== Vorliegender Text
Pascal Ackermann

Die Beziehung von Bora-hansgrohe und Pascal Ackermann steht vor dem Aus. Einst feierte man gemeinsam große Siege, nun geht man offenbar enttäuscht auseinander. Wie konnte das passieren? Musste das so kommen? Hier der Versuch, die Geschichte der Trennung aufzuzeigen.

Welch ein großartiger Radsportler Pascal Ackermann einmal werden würde, war in den Nachwuchsklassen nicht auf Anhieb zu erkennen. Viele Experten trauten es „Ackes“ einfach nicht zu, sich als Profi zu etablieren. Gar einen „Sprint-Rohdiamanten“ sah kaum jemand. „Das haben viele nicht geglaubt, dass ich mich so entwickeln werde. Und wenn ich ehrlich bin, ich auch nicht”, sagte Ackermann 2019 gegenüber CyclingMagazine. Das Team um Ralph Denk glaubte an ihn und nahm in unter Vertrag.

Das erste Profi-Jahr war ganz sicher nicht leicht. Es gibt die Geschichten, dass seine Teamkollegen ihm beim Auftakttrainingslager am Buffet erklärten, was denn bei Profi-Sportlern lieber nicht auf den Teller gehört. Bei den belgischen Rennen musste er richtig leiden. „Die Rennen waren zu schwer für ihn, aber er hat sich durchgebissen. Ich denke, für seine Entwicklung war das gut”, sagte sein Teamkollege Michael Schwarzmann. Ackermann zeigte, dass er sich durchbeißen will und Team und Trainer glaubten an sein Talent. Er bekam die Zeit sich zu entwicklen, als Sportler und auch als Mensch.

Ackermann ist ein „Racer“. Er liebt den Wettkampf, die Taktik, das Adrenalin. Hinter der Geschichte, dass er mal vor dem Spiegel stand und überlegte, ob ein Radfahrer so aussehen soll, steckt mehr. Er ließ nicht nur die Süßigkeiten weg, sondern arbeitete hart an sich. Seine offene Art und das freundliche Grinsen überdecken auf den ersten Blick die Zielstrebigkeit und den Ehrgeiz.
====
== Daten
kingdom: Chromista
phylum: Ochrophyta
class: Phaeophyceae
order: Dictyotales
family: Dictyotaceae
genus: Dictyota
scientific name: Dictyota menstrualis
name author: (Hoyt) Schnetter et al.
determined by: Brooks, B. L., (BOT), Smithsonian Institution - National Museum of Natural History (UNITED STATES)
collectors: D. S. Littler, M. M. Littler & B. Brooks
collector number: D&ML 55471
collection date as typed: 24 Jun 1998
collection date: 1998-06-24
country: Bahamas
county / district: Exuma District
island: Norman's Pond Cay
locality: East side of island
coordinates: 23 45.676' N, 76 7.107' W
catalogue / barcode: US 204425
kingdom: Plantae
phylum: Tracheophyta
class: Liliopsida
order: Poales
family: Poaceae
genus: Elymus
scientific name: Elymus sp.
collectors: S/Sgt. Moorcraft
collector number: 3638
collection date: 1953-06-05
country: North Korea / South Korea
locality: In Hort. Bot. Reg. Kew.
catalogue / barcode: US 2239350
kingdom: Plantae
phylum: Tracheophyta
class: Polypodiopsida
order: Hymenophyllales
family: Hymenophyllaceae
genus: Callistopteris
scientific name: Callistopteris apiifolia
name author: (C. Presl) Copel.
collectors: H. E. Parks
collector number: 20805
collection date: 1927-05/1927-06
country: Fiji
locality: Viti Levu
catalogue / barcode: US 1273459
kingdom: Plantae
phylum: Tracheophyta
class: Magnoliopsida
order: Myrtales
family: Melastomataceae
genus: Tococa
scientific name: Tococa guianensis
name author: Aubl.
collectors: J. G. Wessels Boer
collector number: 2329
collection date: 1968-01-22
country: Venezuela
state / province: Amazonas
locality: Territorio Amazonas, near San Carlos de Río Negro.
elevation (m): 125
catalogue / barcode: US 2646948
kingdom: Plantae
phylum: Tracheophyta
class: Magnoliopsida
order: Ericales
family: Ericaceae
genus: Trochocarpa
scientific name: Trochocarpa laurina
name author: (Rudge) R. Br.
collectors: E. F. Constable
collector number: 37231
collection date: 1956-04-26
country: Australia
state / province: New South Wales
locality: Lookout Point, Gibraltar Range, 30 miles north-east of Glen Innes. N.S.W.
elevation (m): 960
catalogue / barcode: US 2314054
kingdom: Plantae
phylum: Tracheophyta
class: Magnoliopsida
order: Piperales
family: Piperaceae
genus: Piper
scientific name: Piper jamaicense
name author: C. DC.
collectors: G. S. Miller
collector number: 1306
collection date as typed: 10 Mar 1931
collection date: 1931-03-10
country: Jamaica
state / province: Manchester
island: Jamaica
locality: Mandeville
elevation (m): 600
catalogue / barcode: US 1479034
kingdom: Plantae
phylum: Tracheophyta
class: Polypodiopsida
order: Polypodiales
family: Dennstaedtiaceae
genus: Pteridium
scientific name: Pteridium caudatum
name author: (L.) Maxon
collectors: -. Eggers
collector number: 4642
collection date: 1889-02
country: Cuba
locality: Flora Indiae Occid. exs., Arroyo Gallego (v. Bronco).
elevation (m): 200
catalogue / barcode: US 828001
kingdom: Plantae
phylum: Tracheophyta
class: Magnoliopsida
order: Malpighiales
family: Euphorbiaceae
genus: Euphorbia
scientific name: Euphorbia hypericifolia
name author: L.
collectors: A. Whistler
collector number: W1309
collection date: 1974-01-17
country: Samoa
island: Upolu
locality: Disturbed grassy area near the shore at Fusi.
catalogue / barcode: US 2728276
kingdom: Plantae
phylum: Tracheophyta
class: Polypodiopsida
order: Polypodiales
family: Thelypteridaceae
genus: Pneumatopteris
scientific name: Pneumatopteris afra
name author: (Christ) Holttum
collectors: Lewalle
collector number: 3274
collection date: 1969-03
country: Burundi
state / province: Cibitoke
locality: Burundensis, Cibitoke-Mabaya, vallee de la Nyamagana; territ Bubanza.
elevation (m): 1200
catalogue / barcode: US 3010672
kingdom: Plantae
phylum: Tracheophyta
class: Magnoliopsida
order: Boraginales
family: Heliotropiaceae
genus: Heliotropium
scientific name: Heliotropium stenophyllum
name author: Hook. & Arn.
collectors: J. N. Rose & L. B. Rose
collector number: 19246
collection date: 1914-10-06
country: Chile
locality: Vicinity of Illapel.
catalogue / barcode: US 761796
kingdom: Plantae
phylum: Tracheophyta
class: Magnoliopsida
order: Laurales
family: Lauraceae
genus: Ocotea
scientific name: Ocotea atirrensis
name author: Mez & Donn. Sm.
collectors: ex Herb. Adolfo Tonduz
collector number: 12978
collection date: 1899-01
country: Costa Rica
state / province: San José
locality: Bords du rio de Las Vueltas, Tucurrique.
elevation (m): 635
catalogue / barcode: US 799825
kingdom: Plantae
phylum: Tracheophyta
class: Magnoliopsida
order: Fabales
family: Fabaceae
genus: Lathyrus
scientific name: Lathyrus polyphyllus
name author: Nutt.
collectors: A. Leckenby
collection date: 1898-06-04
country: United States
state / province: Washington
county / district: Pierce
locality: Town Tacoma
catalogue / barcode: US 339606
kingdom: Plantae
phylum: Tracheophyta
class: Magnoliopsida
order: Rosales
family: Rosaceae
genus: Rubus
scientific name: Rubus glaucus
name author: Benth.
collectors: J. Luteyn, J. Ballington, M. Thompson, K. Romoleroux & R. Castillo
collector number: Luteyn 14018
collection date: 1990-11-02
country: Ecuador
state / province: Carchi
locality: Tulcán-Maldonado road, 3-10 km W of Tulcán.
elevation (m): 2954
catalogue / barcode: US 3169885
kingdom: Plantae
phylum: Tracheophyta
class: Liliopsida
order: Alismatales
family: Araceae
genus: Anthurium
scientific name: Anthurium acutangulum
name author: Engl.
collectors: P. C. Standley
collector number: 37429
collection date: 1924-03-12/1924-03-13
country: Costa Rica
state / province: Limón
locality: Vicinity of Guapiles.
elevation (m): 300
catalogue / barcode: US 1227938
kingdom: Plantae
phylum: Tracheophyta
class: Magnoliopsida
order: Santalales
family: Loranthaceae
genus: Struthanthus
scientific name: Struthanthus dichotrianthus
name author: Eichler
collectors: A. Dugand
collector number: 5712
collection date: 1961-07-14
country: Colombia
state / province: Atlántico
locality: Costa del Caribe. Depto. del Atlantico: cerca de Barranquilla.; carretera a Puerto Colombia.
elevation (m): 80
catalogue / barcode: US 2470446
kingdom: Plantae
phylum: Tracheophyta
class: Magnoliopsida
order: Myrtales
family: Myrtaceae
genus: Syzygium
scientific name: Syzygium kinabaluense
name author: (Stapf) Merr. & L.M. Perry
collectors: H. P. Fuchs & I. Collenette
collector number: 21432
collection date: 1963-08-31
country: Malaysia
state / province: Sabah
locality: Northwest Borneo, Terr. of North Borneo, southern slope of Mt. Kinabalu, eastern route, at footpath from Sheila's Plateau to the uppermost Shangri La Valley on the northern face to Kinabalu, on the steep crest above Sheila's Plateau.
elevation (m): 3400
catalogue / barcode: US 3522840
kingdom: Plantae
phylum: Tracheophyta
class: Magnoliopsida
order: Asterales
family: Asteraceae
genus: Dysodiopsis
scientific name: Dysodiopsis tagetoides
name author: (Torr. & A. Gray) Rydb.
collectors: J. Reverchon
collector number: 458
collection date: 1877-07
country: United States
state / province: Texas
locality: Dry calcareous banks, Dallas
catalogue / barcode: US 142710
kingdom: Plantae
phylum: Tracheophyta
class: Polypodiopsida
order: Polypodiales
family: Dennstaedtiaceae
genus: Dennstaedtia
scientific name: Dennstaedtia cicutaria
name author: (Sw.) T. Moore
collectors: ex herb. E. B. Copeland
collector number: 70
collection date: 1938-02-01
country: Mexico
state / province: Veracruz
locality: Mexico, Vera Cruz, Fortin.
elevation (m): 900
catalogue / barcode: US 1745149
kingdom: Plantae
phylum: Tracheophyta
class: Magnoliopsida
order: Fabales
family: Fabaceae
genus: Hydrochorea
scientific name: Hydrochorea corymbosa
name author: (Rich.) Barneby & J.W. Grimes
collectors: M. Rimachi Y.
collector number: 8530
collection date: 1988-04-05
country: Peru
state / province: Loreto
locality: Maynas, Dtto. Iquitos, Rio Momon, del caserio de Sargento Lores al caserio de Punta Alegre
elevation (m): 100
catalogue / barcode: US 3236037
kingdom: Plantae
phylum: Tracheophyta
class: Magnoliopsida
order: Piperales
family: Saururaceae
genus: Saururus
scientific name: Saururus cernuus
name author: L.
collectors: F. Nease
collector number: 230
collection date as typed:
====
**Aufgabe 1**
Erkläre anhand des Textes über Pascal Ackermann, warum seine Zielstrebigkeit und sein Ehrgeiz nicht sofort auffallen.
**Aufgabe 2**
Übersetze den Satz „Er ließ nicht nur die Süßigkeiten weg, sondern arbeitete hart an sich.“ aus dem Text über Pascal Ackermann ins Englische.
**Aufgabe 3**
Tippe aus dem Text über Pascal Ackermann den Abschnitt ab, der mit den Worten beginnt, die „Die Beziehung von“ enthalten, und mit „der Trennung aufzuzeigen.“ schließt.

**Ergebnis 1**
Seine offene Art und sein freundliches Grinsen überdecken auf den ersten Blick die Zielstrebigkeit und den Ehrgeiz.

**Ergebnis 2**
He not only cut out sweets but also worked hard on himself.

**Ergebnis 3**
Die Beziehung von Bora-hansgrohe und Pascal Ackermann steht vor dem Aus. Einst feierte man gemeinsam große Siege, nun geht man offenbar enttäuscht auseinander. Wie konnte das passieren? Musste das so kommen? Hier der Versuch, die Geschichte der Trennung aufzuzeigen.